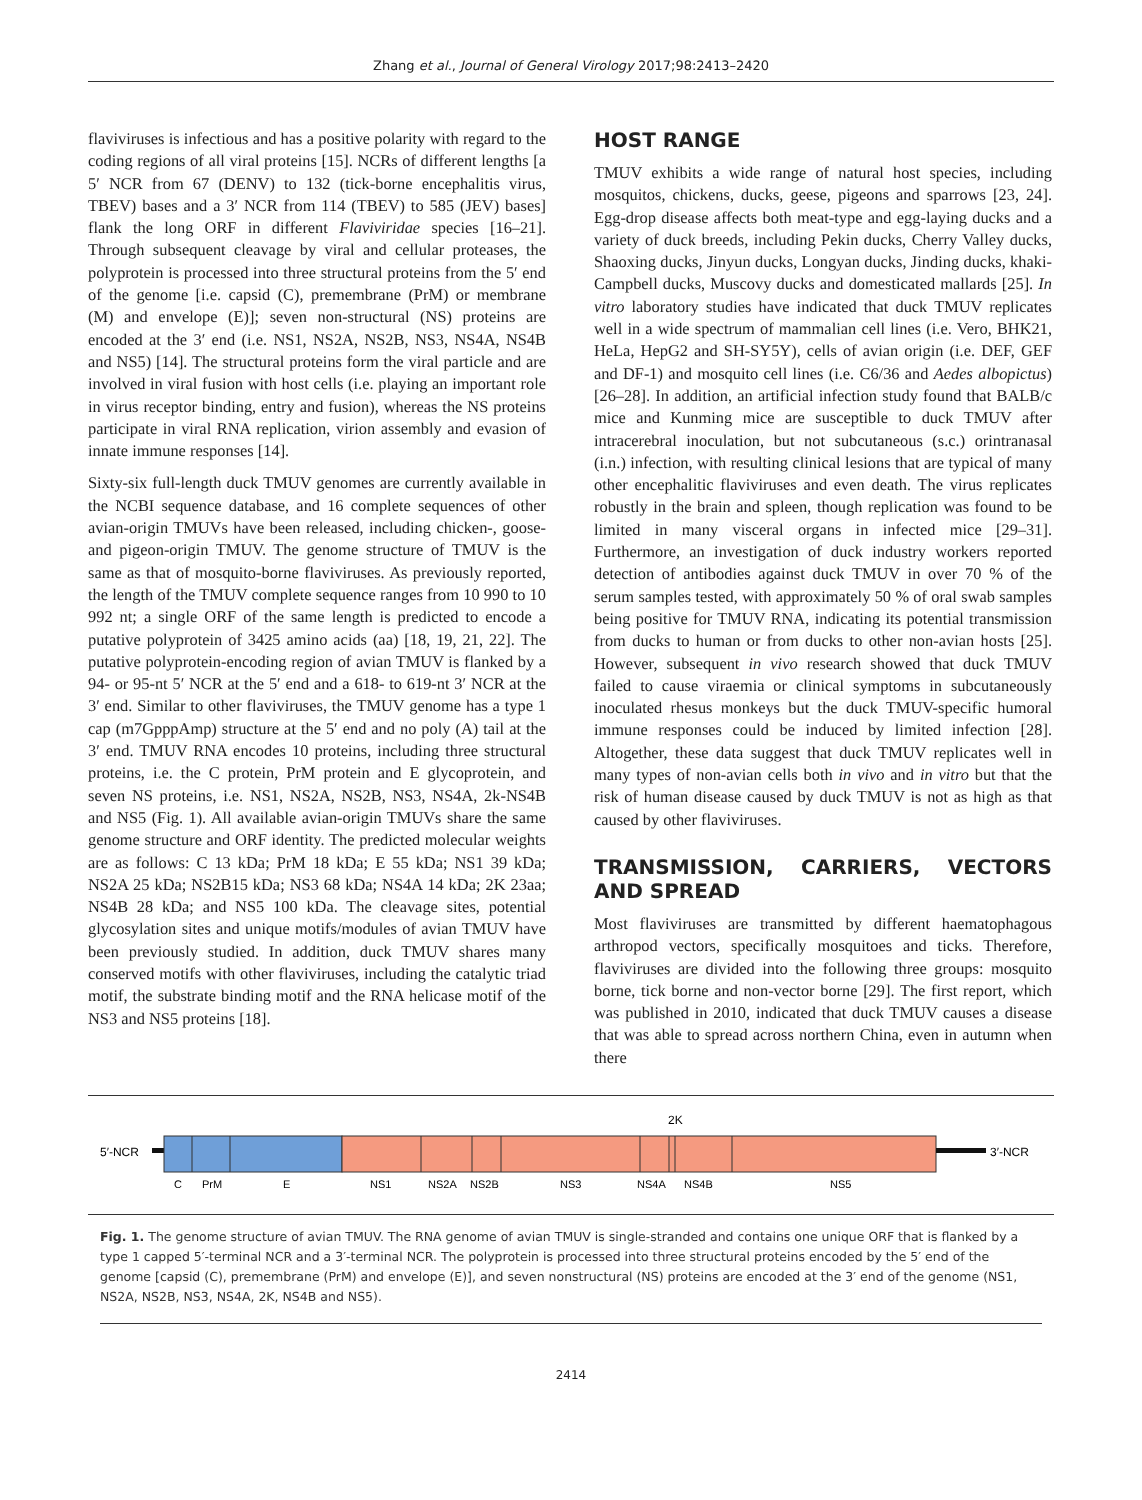Zhang et al., Journal of General Virology 2017;98:2413–2420
flaviviruses is infectious and has a positive polarity with regard to the coding regions of all viral proteins [15]. NCRs of different lengths [a 5′ NCR from 67 (DENV) to 132 (tick-borne encephalitis virus, TBEV) bases and a 3′ NCR from 114 (TBEV) to 585 (JEV) bases] flank the long ORF in different Flaviviridae species [16–21]. Through subsequent cleavage by viral and cellular proteases, the polyprotein is processed into three structural proteins from the 5′ end of the genome [i.e. capsid (C), premembrane (PrM) or membrane (M) and envelope (E)]; seven non-structural (NS) proteins are encoded at the 3′ end (i.e. NS1, NS2A, NS2B, NS3, NS4A, NS4B and NS5) [14]. The structural proteins form the viral particle and are involved in viral fusion with host cells (i.e. playing an important role in virus receptor binding, entry and fusion), whereas the NS proteins participate in viral RNA replication, virion assembly and evasion of innate immune responses [14].
Sixty-six full-length duck TMUV genomes are currently available in the NCBI sequence database, and 16 complete sequences of other avian-origin TMUVs have been released, including chicken-, goose- and pigeon-origin TMUV. The genome structure of TMUV is the same as that of mosquito-borne flaviviruses. As previously reported, the length of the TMUV complete sequence ranges from 10 990 to 10 992 nt; a single ORF of the same length is predicted to encode a putative polyprotein of 3425 amino acids (aa) [18, 19, 21, 22]. The putative polyprotein-encoding region of avian TMUV is flanked by a 94- or 95-nt 5′ NCR at the 5′ end and a 618- to 619-nt 3′ NCR at the 3′ end. Similar to other flaviviruses, the TMUV genome has a type 1 cap (m7GpppAmp) structure at the 5′ end and no poly (A) tail at the 3′ end. TMUV RNA encodes 10 proteins, including three structural proteins, i.e. the C protein, PrM protein and E glycoprotein, and seven NS proteins, i.e. NS1, NS2A, NS2B, NS3, NS4A, 2k-NS4B and NS5 (Fig. 1). All available avian-origin TMUVs share the same genome structure and ORF identity. The predicted molecular weights are as follows: C 13 kDa; PrM 18 kDa; E 55 kDa; NS1 39 kDa; NS2A 25 kDa; NS2B15 kDa; NS3 68 kDa; NS4A 14 kDa; 2K 23aa; NS4B 28 kDa; and NS5 100 kDa. The cleavage sites, potential glycosylation sites and unique motifs/modules of avian TMUV have been previously studied. In addition, duck TMUV shares many conserved motifs with other flaviviruses, including the catalytic triad motif, the substrate binding motif and the RNA helicase motif of the NS3 and NS5 proteins [18].
HOST RANGE
TMUV exhibits a wide range of natural host species, including mosquitos, chickens, ducks, geese, pigeons and sparrows [23, 24]. Egg-drop disease affects both meat-type and egg-laying ducks and a variety of duck breeds, including Pekin ducks, Cherry Valley ducks, Shaoxing ducks, Jinyun ducks, Longyan ducks, Jinding ducks, khaki-Campbell ducks, Muscovy ducks and domesticated mallards [25]. In vitro laboratory studies have indicated that duck TMUV replicates well in a wide spectrum of mammalian cell lines (i.e. Vero, BHK21, HeLa, HepG2 and SH-SY5Y), cells of avian origin (i.e. DEF, GEF and DF-1) and mosquito cell lines (i.e. C6/36 and Aedes albopictus) [26–28]. In addition, an artificial infection study found that BALB/c mice and Kunming mice are susceptible to duck TMUV after intracerebral inoculation, but not subcutaneous (s.c.) orintranasal (i.n.) infection, with resulting clinical lesions that are typical of many other encephalitic flaviviruses and even death. The virus replicates robustly in the brain and spleen, though replication was found to be limited in many visceral organs in infected mice [29–31]. Furthermore, an investigation of duck industry workers reported detection of antibodies against duck TMUV in over 70 % of the serum samples tested, with approximately 50 % of oral swab samples being positive for TMUV RNA, indicating its potential transmission from ducks to human or from ducks to other non-avian hosts [25]. However, subsequent in vivo research showed that duck TMUV failed to cause viraemia or clinical symptoms in subcutaneously inoculated rhesus monkeys but the duck TMUV-specific humoral immune responses could be induced by limited infection [28]. Altogether, these data suggest that duck TMUV replicates well in many types of non-avian cells both in vivo and in vitro but that the risk of human disease caused by duck TMUV is not as high as that caused by other flaviviruses.
TRANSMISSION, CARRIERS, VECTORS AND SPREAD
Most flaviviruses are transmitted by different haematophagous arthropod vectors, specifically mosquitoes and ticks. Therefore, flaviviruses are divided into the following three groups: mosquito borne, tick borne and non-vector borne [29]. The first report, which was published in 2010, indicated that duck TMUV causes a disease that was able to spread across northern China, even in autumn when there
2K
5′-NCR
3′-NCR
C
PrM
E
NS1
NS2A
NS2B
NS3
NS4A
NS4B
NS5
Fig. 1. The genome structure of avian TMUV. The RNA genome of avian TMUV is single-stranded and contains one unique ORF that is flanked by a type 1 capped 5′-terminal NCR and a 3′-terminal NCR. The polyprotein is processed into three structural proteins encoded by the 5′ end of the genome [capsid (C), premembrane (PrM) and envelope (E)], and seven nonstructural (NS) proteins are encoded at the 3′ end of the genome (NS1, NS2A, NS2B, NS3, NS4A, 2K, NS4B and NS5).
2414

______________________________

- _Exercise prompt_
Please set down the whole listing above exactly and skip every picture.

- _Answer box_
Zhang et al., Journal of General Virology 2017;98:2413–2420
flaviviruses is infectious and has a positive polarity with regard to the coding regions of all viral proteins [15]. NCRs of different lengths [a 5′ NCR from 67 (DENV) to 132 (tick-borne encephalitis virus, TBEV) bases and a 3′ NCR from 114 (TBEV) to 585 (JEV) bases] flank the long ORF in different Flaviviridae species [16–21]. Through subsequent cleavage by viral and cellular proteases, the polyprotein is processed into three structural proteins from the 5′ end of the genome [i.e. capsid (C), premembrane (PrM) or membrane (M) and envelope (E)]; seven non-structural (NS) proteins are encoded at the 3′ end (i.e. NS1, NS2A, NS2B, NS3, NS4A, NS4B and NS5) [14]. The structural proteins form the viral particle and are involved in viral fusion with host cells (i.e. playing an important role in virus receptor binding, entry and fusion), whereas the NS proteins participate in viral RNA replication, virion assembly and evasion of innate immune responses [14].
Sixty-six full-length duck TMUV genomes are currently available in the NCBI sequence database, and 16 complete sequences of other avian-origin TMUVs have been released, including chicken-, goose- and pigeon-origin TMUV. The genome structure of TMUV is the same as that of mosquito-borne flaviviruses. As previously reported, the length of the TMUV complete sequence ranges from 10 990 to 10 992 nt; a single ORF of the same length is predicted to encode a putative polyprotein of 3425 amino acids (aa) [18, 19, 21, 22]. The putative polyprotein-encoding region of avian TMUV is flanked by a 94- or 95-nt 5′ NCR at the 5′ end and a 618- to 619-nt 3′ NCR at the 3′ end. Similar to other flaviviruses, the TMUV genome has a type 1 cap (m7GpppAmp) structure at the 5′ end and no poly (A) tail at the 3′ end. TMUV RNA encodes 10 proteins, including three structural proteins, i.e. the C protein, PrM protein and E glycoprotein, and seven NS proteins, i.e. NS1, NS2A, NS2B, NS3, NS4A, 2k-NS4B and NS5 (Fig. 1). All available avian-origin TMUVs share the same genome structure and ORF identity. The predicted molecular weights are as follows: C 13 kDa; PrM 18 kDa; E 55 kDa; NS1 39 kDa; NS2A 25 kDa; NS2B15 kDa; NS3 68 kDa; NS4A 14 kDa; 2K 23aa; NS4B 28 kDa; and NS5 100 kDa. The cleavage sites, potential glycosylation sites and unique motifs/modules of avian TMUV have been previously studied. In addition, duck TMUV shares many conserved motifs with other flaviviruses, including the catalytic triad motif, the substrate binding motif and the RNA helicase motif of the NS3 and NS5 proteins [18].
HOST RANGE
TMUV exhibits a wide range of natural host species, including mosquitos, chickens, ducks, geese, pigeons and sparrows [23, 24]. Egg-drop disease affects both meat-type and egg-laying ducks and a variety of duck breeds, including Pekin ducks, Cherry Valley ducks, Shaoxing ducks, Jinyun ducks, Longyan ducks, Jinding ducks, khaki-Campbell ducks, Muscovy ducks and domesticated mallards [25]. In vitro laboratory studies have indicated that duck TMUV replicates well in a wide spectrum of mammalian cell lines (i.e. Vero, BHK21, HeLa, HepG2 and SH-SY5Y), cells of avian origin (i.e. DEF, GEF and DF-1) and mosquito cell lines (i.e. C6/36 and Aedes albopictus) [26–28]. In addition, an artificial infection study found that BALB/c mice and Kunming mice are susceptible to duck TMUV after intracerebral inoculation, but not subcutaneous (s.c.) orintranasal (i.n.) infection, with resulting clinical lesions that are typical of many other encephalitic flaviviruses and even death. The virus replicates robustly in the brain and spleen, though replication was found to be limited in many visceral organs in infected mice [29–31]. Furthermore, an investigation of duck industry workers reported detection of antibodies against duck TMUV in over 70 % of the serum samples tested, with approximately 50 % of oral swab samples being positive for TMUV RNA, indicating its potential transmission from ducks to human or from ducks to other non-avian hosts [25]. However, subsequent in vivo research showed that duck TMUV failed to cause viraemia or clinical symptoms in subcutaneously inoculated rhesus monkeys but the duck TMUV-specific humoral immune responses could be induced by limited infection [28]. Altogether, these data suggest that duck TMUV replicates well in many types of non-avian cells both in vivo and in vitro but that the risk of human disease caused by duck TMUV is not as high as that caused by other flaviviruses.
TRANSMISSION, CARRIERS, VECTORS AND SPREAD
Most flaviviruses are transmitted by different haematophagous arthropod vectors, specifically mosquitoes and ticks. Therefore, flaviviruses are divided into the following three groups: mosquito borne, tick borne and non-vector borne [29]. The first report, which was published in 2010, indicated that duck TMUV causes a disease that was able to spread across northern China, even in autumn when there
2K
5′-NCR
3′-NCR
C
PrM
E
NS1
NS2A
NS2B
NS3
NS4A
NS4B
NS5
Fig. 1. The genome structure of avian TMUV. The RNA genome of avian TMUV is single-stranded and contains one unique ORF that is flanked by a type 1 capped 5′-terminal NCR and a 3′-terminal NCR. The polyprotein is processed into three structural proteins encoded by the 5′ end of the genome [capsid (C), premembrane (PrM) and envelope (E)], and seven nonstructural (NS) proteins are encoded at the 3′ end of the genome (NS1, NS2A, NS2B, NS3, NS4A, 2K, NS4B and NS5).
2414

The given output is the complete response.